The above command needs to be submitted using NGC batch CLI. Alternatively, one could write a script with the above commands, or even write a script with the commandline. This script could be uploaded to a mounted workspace and commandline becomes just the invocation of the script from the mounted workspace. Throughout the document, the NGC batch CLI approach is used. The following is the full NGC command using jdoe_workspace. Job output will automatically be stored in the results/data_preparation directory in the workspace as well as the log output in the web UI. Run the following command to download and prepare the dataset while replacing the org, team, ace, image, and workspace values based on your environment.

Copy
Copied!

            
            ngc batch run --name "bignlp-dataprep-create-dataset" \
  --org nv-launchpad-bc \
  --team nvbc-bignlp \
  --ace nv-launchpad-bc-iad1 \
  --instance dgxa100.80g.8.norm \
  --result /results \
  --array-type "PYTORCH" \
  --replicas "2" \
  --image "nvcr.io/nv-launchpad-bc/bignlp-training:22.02-py3" \
  --workspace jdoe_workspace:/mount_workspace:RW \
  --total-runtime 6h \
  --commandline "\
set -x && \
python3 /opt/bignlp/bignlp-scripts/main.py \
cluster_type=bcp \
run_data_preparation=True \
run_training=False \
run_conversion=False \
run_evaluation=False \
bignlp_path=/opt/bignlp/bignlp-scripts \
data_dir=/mount_workspace/data/the_pile \
base_results_dir=/mount_workspace/results \
data_preparation.file_numbers='0-29' \
data_preparation.vocab_save_dir=/mount_workspace/data/bpe \
data_preparation.merges_save_dir=/mount_workspace/data/bpe"

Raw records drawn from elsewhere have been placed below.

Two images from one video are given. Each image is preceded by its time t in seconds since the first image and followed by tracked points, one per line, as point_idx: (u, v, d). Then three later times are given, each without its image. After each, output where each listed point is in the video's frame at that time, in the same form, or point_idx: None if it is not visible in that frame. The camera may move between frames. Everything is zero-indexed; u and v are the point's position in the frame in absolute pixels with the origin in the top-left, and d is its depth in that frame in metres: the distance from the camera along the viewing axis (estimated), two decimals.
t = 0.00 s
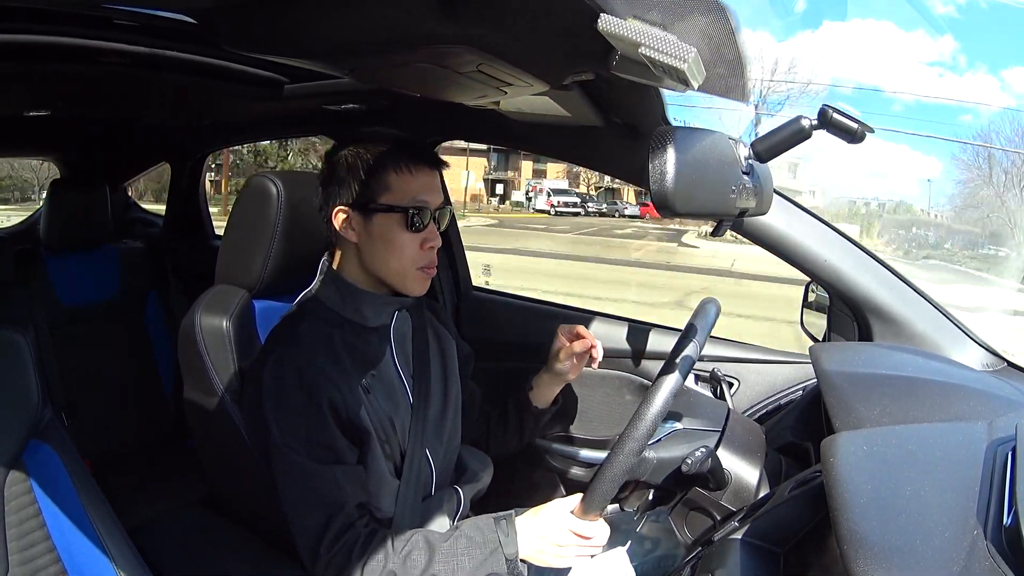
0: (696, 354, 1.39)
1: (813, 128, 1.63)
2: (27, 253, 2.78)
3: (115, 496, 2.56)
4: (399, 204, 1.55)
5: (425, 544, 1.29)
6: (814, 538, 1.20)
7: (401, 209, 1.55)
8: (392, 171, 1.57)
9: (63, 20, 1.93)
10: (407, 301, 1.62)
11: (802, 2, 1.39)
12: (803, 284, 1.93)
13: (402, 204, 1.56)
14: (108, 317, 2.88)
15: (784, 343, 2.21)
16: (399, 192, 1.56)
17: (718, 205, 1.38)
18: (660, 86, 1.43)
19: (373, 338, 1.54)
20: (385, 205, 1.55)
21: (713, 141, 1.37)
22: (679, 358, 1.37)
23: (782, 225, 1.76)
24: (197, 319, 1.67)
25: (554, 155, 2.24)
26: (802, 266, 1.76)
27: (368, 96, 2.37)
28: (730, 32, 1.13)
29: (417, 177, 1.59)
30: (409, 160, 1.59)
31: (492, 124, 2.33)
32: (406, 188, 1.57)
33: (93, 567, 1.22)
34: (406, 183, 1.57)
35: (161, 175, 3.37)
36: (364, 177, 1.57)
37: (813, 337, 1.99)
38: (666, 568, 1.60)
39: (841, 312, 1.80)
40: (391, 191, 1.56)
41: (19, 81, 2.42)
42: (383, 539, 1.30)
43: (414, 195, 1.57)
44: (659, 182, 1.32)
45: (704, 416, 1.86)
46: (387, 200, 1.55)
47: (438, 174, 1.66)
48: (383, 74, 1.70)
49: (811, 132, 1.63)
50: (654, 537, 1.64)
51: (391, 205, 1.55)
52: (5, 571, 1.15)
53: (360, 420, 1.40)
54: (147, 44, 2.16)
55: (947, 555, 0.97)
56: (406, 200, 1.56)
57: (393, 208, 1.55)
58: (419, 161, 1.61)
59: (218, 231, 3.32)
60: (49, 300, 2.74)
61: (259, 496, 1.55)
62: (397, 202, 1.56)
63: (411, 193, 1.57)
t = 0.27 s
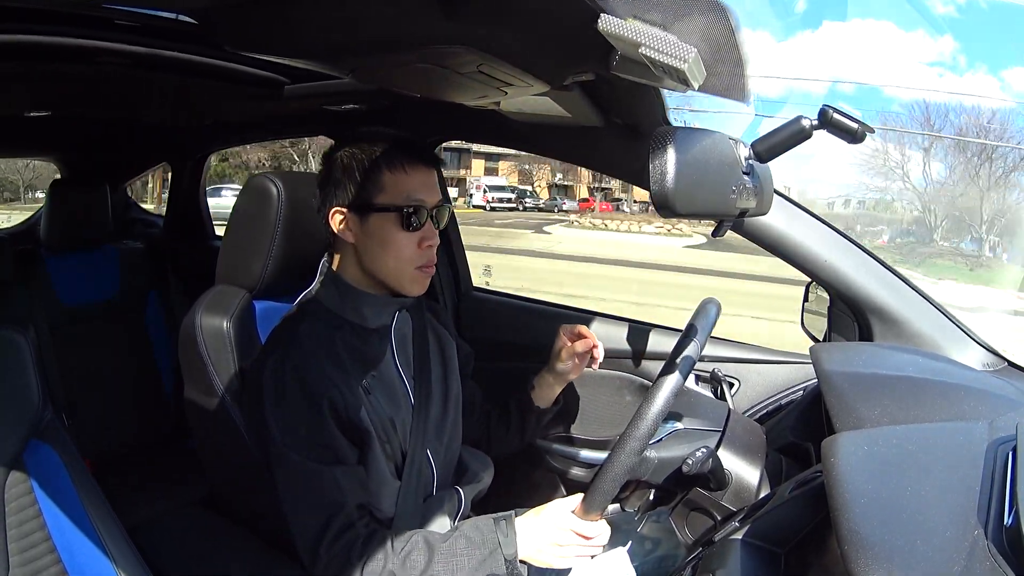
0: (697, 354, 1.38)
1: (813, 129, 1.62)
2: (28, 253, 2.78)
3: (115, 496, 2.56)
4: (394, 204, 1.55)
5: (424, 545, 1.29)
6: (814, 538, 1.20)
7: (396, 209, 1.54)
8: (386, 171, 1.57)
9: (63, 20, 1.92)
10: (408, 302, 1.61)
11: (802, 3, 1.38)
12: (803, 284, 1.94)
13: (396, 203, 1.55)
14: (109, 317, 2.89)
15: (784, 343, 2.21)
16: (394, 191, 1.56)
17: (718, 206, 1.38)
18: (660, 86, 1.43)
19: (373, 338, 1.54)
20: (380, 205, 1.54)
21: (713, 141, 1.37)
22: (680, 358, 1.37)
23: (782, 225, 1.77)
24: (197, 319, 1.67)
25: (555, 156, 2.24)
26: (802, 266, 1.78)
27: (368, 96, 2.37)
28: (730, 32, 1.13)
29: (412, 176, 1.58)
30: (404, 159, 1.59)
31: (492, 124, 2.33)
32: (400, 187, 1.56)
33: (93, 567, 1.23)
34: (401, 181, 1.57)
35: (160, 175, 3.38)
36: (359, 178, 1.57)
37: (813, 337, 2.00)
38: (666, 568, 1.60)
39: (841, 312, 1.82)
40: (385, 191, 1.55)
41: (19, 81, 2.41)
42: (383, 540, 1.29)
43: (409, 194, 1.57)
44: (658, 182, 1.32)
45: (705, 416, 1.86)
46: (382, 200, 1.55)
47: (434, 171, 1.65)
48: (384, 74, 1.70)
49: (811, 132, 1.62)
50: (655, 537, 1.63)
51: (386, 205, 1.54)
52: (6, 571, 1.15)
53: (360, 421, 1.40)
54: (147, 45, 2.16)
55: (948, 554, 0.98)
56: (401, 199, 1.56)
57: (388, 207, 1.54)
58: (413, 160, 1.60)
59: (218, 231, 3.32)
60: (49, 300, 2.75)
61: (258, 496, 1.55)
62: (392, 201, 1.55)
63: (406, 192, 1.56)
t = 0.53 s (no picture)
0: (697, 354, 1.38)
1: (815, 127, 1.62)
2: (28, 253, 2.78)
3: (116, 495, 2.57)
4: (390, 203, 1.54)
5: (424, 544, 1.29)
6: (815, 538, 1.20)
7: (392, 208, 1.54)
8: (382, 170, 1.56)
9: (62, 19, 1.92)
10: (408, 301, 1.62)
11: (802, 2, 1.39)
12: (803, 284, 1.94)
13: (390, 203, 1.54)
14: (110, 317, 2.89)
15: (785, 343, 2.22)
16: (389, 190, 1.55)
17: (717, 203, 1.38)
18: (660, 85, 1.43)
19: (373, 338, 1.54)
20: (376, 205, 1.54)
21: (713, 141, 1.37)
22: (680, 358, 1.36)
23: (782, 224, 1.78)
24: (198, 318, 1.67)
25: (555, 155, 2.24)
26: (804, 266, 1.79)
27: (369, 95, 2.36)
28: (730, 32, 1.13)
29: (408, 174, 1.57)
30: (399, 158, 1.58)
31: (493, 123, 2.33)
32: (394, 186, 1.56)
33: (92, 567, 1.23)
34: (396, 180, 1.56)
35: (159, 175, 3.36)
36: (355, 179, 1.57)
37: (814, 337, 2.00)
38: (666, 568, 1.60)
39: (842, 312, 1.83)
40: (380, 189, 1.55)
41: (20, 80, 2.42)
42: (382, 539, 1.30)
43: (404, 192, 1.56)
44: (659, 181, 1.30)
45: (705, 415, 1.86)
46: (378, 200, 1.55)
47: (430, 168, 1.64)
48: (384, 74, 1.69)
49: (812, 131, 1.61)
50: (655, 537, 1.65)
51: (382, 205, 1.54)
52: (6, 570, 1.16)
53: (360, 420, 1.39)
54: (149, 44, 2.16)
55: (948, 554, 0.97)
56: (396, 198, 1.55)
57: (384, 207, 1.54)
58: (408, 157, 1.60)
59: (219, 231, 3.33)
60: (49, 300, 2.75)
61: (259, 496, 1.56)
62: (387, 201, 1.55)
63: (402, 189, 1.56)
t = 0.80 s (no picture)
0: (697, 352, 1.38)
1: (815, 126, 1.66)
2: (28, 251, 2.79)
3: (116, 493, 2.58)
4: (388, 200, 1.54)
5: (423, 542, 1.29)
6: (814, 536, 1.20)
7: (392, 205, 1.54)
8: (380, 168, 1.56)
9: (62, 16, 1.92)
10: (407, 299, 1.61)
11: None
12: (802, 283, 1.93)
13: (390, 200, 1.54)
14: (110, 315, 2.90)
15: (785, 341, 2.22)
16: (388, 187, 1.55)
17: (718, 202, 1.38)
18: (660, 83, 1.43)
19: (372, 336, 1.54)
20: (375, 202, 1.54)
21: (713, 139, 1.37)
22: (680, 356, 1.36)
23: (783, 224, 1.80)
24: (198, 316, 1.67)
25: (555, 154, 2.24)
26: (806, 265, 1.81)
27: (369, 93, 2.36)
28: (730, 32, 1.13)
29: (407, 171, 1.57)
30: (398, 155, 1.58)
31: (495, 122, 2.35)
32: (393, 183, 1.56)
33: (92, 567, 1.24)
34: (395, 177, 1.56)
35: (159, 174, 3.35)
36: (354, 176, 1.57)
37: (813, 336, 2.00)
38: (665, 566, 1.60)
39: (842, 311, 1.85)
40: (378, 186, 1.55)
41: (20, 78, 2.42)
42: (382, 538, 1.30)
43: (403, 188, 1.56)
44: (659, 180, 1.31)
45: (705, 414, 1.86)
46: (377, 197, 1.55)
47: (428, 164, 1.64)
48: (384, 71, 1.69)
49: (812, 130, 1.66)
50: (655, 534, 1.66)
51: (381, 202, 1.53)
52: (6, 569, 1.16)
53: (360, 420, 1.39)
54: (148, 42, 2.16)
55: (947, 553, 0.97)
56: (395, 195, 1.55)
57: (383, 204, 1.54)
58: (407, 154, 1.59)
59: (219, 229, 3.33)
60: (50, 298, 2.75)
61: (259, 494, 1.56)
62: (386, 198, 1.54)
63: (401, 187, 1.56)
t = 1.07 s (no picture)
0: (697, 353, 1.38)
1: (815, 126, 1.58)
2: (29, 251, 2.79)
3: (116, 494, 2.58)
4: (387, 201, 1.54)
5: (423, 544, 1.29)
6: (814, 536, 1.20)
7: (391, 206, 1.54)
8: (379, 169, 1.56)
9: (62, 17, 1.92)
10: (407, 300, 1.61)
11: None
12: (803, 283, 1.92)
13: (389, 201, 1.54)
14: (110, 315, 2.90)
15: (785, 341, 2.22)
16: (387, 188, 1.55)
17: (718, 202, 1.37)
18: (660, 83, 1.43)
19: (372, 337, 1.54)
20: (375, 203, 1.54)
21: (714, 139, 1.37)
22: (680, 357, 1.36)
23: (782, 223, 1.77)
24: (198, 316, 1.67)
25: (555, 154, 2.24)
26: (804, 265, 1.79)
27: (369, 93, 2.36)
28: (730, 31, 1.13)
29: (406, 171, 1.57)
30: (397, 155, 1.58)
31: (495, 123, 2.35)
32: (391, 183, 1.56)
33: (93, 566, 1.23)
34: (394, 178, 1.56)
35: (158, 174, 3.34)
36: (353, 177, 1.57)
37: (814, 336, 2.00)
38: (666, 566, 1.60)
39: (841, 310, 1.82)
40: (377, 188, 1.55)
41: (20, 79, 2.42)
42: (382, 539, 1.30)
43: (402, 189, 1.56)
44: (659, 180, 1.31)
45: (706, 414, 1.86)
46: (376, 198, 1.55)
47: (428, 165, 1.64)
48: (384, 72, 1.69)
49: (812, 130, 1.58)
50: (655, 535, 1.66)
51: (380, 203, 1.54)
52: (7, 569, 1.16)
53: (360, 421, 1.39)
54: (149, 43, 2.16)
55: (947, 553, 0.97)
56: (394, 195, 1.55)
57: (382, 206, 1.54)
58: (406, 155, 1.59)
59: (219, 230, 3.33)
60: (50, 298, 2.75)
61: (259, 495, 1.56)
62: (385, 198, 1.55)
63: (400, 188, 1.56)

The job takes about 5.5 hours using two nodes. Preprocessing logic can double in speed by doubling the number of nodes used.

The directory structure of data inside the workspace should look like this (abbreviated files list in the_pile subdirectory).

Copy
Copied!

            
            └── [4.0K]  data
    ├── [4.0K]  bpe
    │   ├── [446K]  merges.txt
    │   └── [1018K]  vocab.json
    └── [ 12K]  the_pile
        ├── [ 23G]  my-gpt3_00_text_document.bin
        ├── [134M]  my-gpt3_00_text_document.idx
        ├── [ 23G]  my-gpt3_01_text_document.bin
        ├── [134M]  my-gpt3_01_text_document.idx
        ├── .
        ├── .
        ├── .
        ├── [ 23G]  my-gpt3_28_text_document.bin
        ├── [134M]  my-gpt3_28_text_document.idx
        ├── [ 23G]  my-gpt3_29_text_document.bin
        └── [134M]  my-gpt3_29_text_document.idx

There should be 30 bin and 30 idx files within the_pile subdirectory with the bin files being approximately 23GB and the idx files being approximately 134MB in size.

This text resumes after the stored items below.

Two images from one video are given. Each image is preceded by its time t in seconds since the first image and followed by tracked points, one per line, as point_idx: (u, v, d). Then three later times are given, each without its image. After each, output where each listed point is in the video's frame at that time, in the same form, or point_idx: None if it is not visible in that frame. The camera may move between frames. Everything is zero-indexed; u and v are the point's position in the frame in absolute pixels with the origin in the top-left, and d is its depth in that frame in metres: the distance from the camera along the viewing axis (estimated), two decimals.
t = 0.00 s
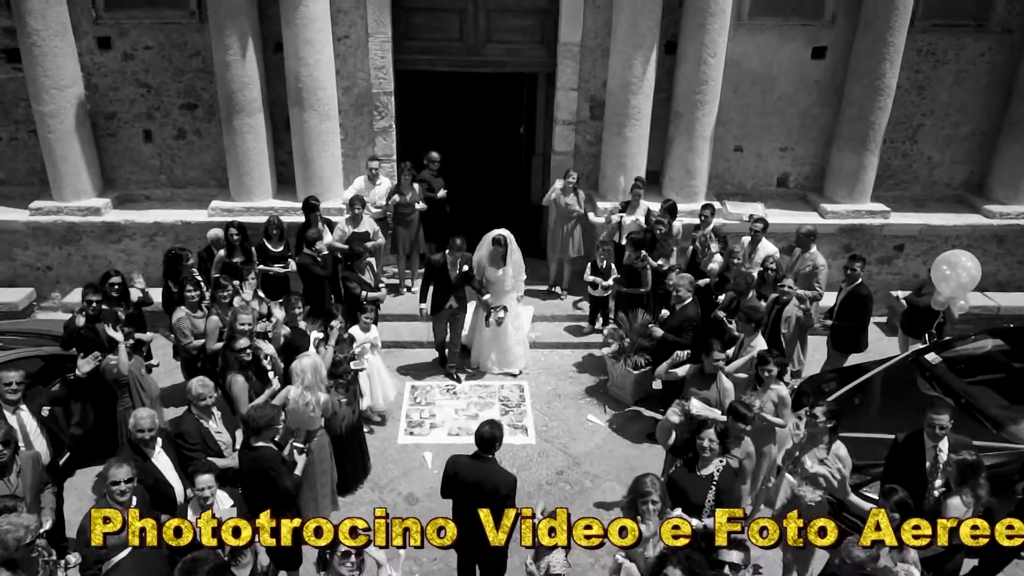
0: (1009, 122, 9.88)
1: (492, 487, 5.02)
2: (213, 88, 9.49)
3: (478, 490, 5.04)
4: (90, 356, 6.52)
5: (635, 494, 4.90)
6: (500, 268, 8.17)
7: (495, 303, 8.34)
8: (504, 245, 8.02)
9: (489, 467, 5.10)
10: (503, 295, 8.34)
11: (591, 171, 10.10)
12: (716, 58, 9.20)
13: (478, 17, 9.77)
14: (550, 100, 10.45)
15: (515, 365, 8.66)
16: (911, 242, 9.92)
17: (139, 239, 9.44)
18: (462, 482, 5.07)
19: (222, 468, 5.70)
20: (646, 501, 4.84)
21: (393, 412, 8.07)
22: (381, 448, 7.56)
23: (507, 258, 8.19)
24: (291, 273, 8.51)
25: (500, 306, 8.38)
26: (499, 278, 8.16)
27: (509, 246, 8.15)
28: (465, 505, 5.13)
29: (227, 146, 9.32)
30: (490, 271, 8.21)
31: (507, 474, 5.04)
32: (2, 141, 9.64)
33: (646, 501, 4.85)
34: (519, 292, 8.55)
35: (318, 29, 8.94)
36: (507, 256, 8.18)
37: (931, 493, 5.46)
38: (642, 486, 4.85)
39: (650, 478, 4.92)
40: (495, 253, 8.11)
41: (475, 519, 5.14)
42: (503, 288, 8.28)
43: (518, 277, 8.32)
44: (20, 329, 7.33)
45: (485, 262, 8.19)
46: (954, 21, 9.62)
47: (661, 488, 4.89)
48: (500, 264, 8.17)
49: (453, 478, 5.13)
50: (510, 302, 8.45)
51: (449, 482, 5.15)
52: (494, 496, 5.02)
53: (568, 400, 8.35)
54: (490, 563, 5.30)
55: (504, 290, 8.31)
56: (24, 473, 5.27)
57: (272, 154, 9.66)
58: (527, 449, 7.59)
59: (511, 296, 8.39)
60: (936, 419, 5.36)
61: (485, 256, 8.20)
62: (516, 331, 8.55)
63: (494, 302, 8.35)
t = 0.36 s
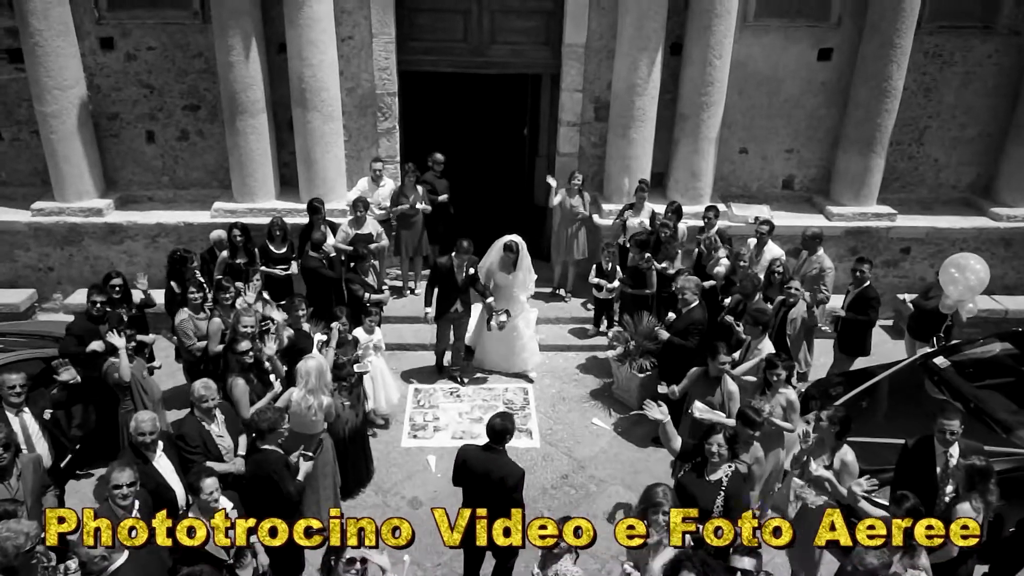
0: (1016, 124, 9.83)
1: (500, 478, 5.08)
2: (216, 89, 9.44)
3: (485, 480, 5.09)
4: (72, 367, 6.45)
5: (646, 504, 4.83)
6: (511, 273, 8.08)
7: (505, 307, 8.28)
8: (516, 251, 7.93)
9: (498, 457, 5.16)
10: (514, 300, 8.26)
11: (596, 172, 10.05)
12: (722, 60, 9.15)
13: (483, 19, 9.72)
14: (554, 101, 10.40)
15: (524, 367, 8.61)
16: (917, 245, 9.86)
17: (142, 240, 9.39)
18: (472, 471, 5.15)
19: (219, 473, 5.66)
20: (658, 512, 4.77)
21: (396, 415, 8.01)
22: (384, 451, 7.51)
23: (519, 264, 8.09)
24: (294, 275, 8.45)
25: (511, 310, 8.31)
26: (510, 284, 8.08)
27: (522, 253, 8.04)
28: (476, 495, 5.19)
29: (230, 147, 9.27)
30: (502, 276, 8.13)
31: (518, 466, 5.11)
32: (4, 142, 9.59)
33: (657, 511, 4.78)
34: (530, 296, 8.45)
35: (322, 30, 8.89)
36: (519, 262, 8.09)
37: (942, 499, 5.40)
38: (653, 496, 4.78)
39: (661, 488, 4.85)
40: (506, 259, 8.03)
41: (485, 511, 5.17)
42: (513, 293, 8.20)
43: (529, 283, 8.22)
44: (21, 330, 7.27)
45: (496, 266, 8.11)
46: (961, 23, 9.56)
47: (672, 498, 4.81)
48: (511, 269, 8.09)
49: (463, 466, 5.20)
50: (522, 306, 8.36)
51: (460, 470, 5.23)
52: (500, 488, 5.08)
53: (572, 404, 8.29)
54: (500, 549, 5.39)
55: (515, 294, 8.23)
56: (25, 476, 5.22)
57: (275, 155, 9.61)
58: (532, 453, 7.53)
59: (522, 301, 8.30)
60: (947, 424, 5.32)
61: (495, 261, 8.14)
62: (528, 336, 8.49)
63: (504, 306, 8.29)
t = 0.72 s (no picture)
0: None
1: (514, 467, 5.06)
2: (220, 86, 9.39)
3: (500, 469, 5.07)
4: (81, 362, 6.33)
5: (654, 501, 4.78)
6: (525, 275, 7.92)
7: (519, 306, 8.18)
8: (531, 253, 7.74)
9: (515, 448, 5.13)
10: (528, 299, 8.14)
11: (601, 168, 9.99)
12: (729, 55, 9.08)
13: (488, 14, 9.67)
14: (559, 97, 10.34)
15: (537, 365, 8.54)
16: (926, 241, 9.80)
17: (145, 238, 9.35)
18: (488, 459, 5.11)
19: (224, 470, 5.60)
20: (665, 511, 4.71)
21: (401, 413, 7.97)
22: (389, 449, 7.46)
23: (534, 266, 7.92)
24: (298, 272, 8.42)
25: (524, 309, 8.21)
26: (524, 285, 7.94)
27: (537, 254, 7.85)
28: (492, 485, 5.15)
29: (234, 144, 9.22)
30: (516, 276, 7.97)
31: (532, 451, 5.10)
32: (7, 139, 9.56)
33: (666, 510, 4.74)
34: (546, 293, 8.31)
35: (326, 25, 8.83)
36: (534, 264, 7.90)
37: (953, 497, 5.34)
38: (661, 496, 4.73)
39: (671, 489, 4.78)
40: (521, 261, 7.85)
41: (500, 500, 5.17)
42: (528, 292, 8.07)
43: (543, 283, 8.10)
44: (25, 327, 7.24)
45: (511, 267, 7.94)
46: (970, 17, 9.49)
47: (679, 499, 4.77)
48: (525, 271, 7.92)
49: (480, 454, 5.16)
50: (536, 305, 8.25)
51: (477, 459, 5.19)
52: (515, 477, 5.06)
53: (579, 401, 8.24)
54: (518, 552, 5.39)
55: (529, 294, 8.10)
56: (31, 475, 5.19)
57: (279, 152, 9.56)
58: (538, 451, 7.48)
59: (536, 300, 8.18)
60: (959, 422, 5.28)
61: (509, 262, 7.95)
62: (543, 331, 8.42)
63: (517, 305, 8.18)
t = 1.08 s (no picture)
0: None
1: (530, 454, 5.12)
2: (222, 85, 9.34)
3: (522, 458, 5.14)
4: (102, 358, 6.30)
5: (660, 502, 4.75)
6: (543, 278, 7.89)
7: (536, 310, 8.12)
8: (548, 255, 7.71)
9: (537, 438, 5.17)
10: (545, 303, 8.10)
11: (605, 167, 9.94)
12: (734, 53, 9.03)
13: (491, 13, 9.61)
14: (563, 96, 10.29)
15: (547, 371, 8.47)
16: (931, 239, 9.76)
17: (148, 238, 9.30)
18: (511, 448, 5.17)
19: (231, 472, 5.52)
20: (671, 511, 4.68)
21: (406, 414, 7.93)
22: (395, 450, 7.42)
23: (551, 268, 7.89)
24: (302, 272, 8.39)
25: (541, 314, 8.16)
26: (542, 288, 7.90)
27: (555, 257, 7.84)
28: (515, 475, 5.22)
29: (236, 143, 9.17)
30: (534, 279, 7.93)
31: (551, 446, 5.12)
32: (8, 139, 9.50)
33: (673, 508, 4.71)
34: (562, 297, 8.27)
35: (329, 24, 8.78)
36: (552, 266, 7.88)
37: (965, 498, 5.32)
38: (666, 495, 4.71)
39: (677, 488, 4.79)
40: (538, 264, 7.82)
41: (521, 491, 5.25)
42: (545, 296, 8.02)
43: (561, 287, 8.06)
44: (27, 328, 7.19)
45: (529, 270, 7.90)
46: (976, 15, 9.44)
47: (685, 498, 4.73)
48: (543, 273, 7.89)
49: (503, 444, 5.22)
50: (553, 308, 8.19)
51: (500, 448, 5.25)
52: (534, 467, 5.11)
53: (584, 402, 8.20)
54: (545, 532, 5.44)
55: (546, 299, 8.06)
56: (34, 478, 5.14)
57: (281, 151, 9.51)
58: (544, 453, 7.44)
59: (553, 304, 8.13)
60: (972, 420, 5.23)
61: (527, 266, 7.92)
62: (558, 335, 8.37)
63: (534, 309, 8.13)
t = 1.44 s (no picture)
0: None
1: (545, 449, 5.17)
2: (225, 88, 9.30)
3: (539, 453, 5.17)
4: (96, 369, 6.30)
5: (670, 503, 4.72)
6: (559, 281, 7.80)
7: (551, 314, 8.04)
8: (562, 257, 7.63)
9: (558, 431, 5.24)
10: (560, 307, 8.02)
11: (610, 169, 9.89)
12: (739, 54, 8.99)
13: (495, 14, 9.57)
14: (567, 98, 10.25)
15: (559, 375, 8.37)
16: (938, 240, 9.71)
17: (151, 242, 9.26)
18: (529, 443, 5.22)
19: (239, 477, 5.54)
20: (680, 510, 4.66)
21: (413, 418, 7.88)
22: (401, 455, 7.37)
23: (566, 271, 7.81)
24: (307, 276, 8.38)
25: (556, 318, 8.08)
26: (558, 292, 7.81)
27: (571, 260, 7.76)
28: (536, 471, 5.23)
29: (239, 146, 9.13)
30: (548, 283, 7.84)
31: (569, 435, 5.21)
32: (10, 143, 9.47)
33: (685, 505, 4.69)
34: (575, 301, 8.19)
35: (332, 26, 8.73)
36: (566, 269, 7.80)
37: (979, 502, 5.26)
38: (677, 494, 4.69)
39: (688, 490, 4.75)
40: (553, 266, 7.75)
41: (542, 487, 5.26)
42: (560, 299, 7.94)
43: (575, 292, 7.96)
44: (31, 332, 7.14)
45: (544, 275, 7.81)
46: (982, 14, 9.40)
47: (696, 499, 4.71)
48: (558, 277, 7.80)
49: (521, 439, 5.28)
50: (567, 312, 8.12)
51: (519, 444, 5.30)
52: (551, 461, 5.16)
53: (591, 405, 8.16)
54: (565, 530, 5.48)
55: (561, 303, 7.97)
56: (41, 485, 5.10)
57: (285, 154, 9.47)
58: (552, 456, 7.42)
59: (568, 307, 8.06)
60: (987, 421, 5.18)
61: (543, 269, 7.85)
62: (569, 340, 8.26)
63: (548, 313, 8.04)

Once the job is complete, results can be viewed in the web UI. Additionally, status can be captured using the ngc CLI with the following command (replace <JOB ID> with the job ID to capture results from):

Copy
Copied!

            
            ngc result info \
  --org nv-launchpad-bc \
  --team nvbc-bignlp \
  --ace nv-launchpad-bc-iad1 \
  <JOB ID>

This command should indicate the high level information including the size of results, total files, and when it was created.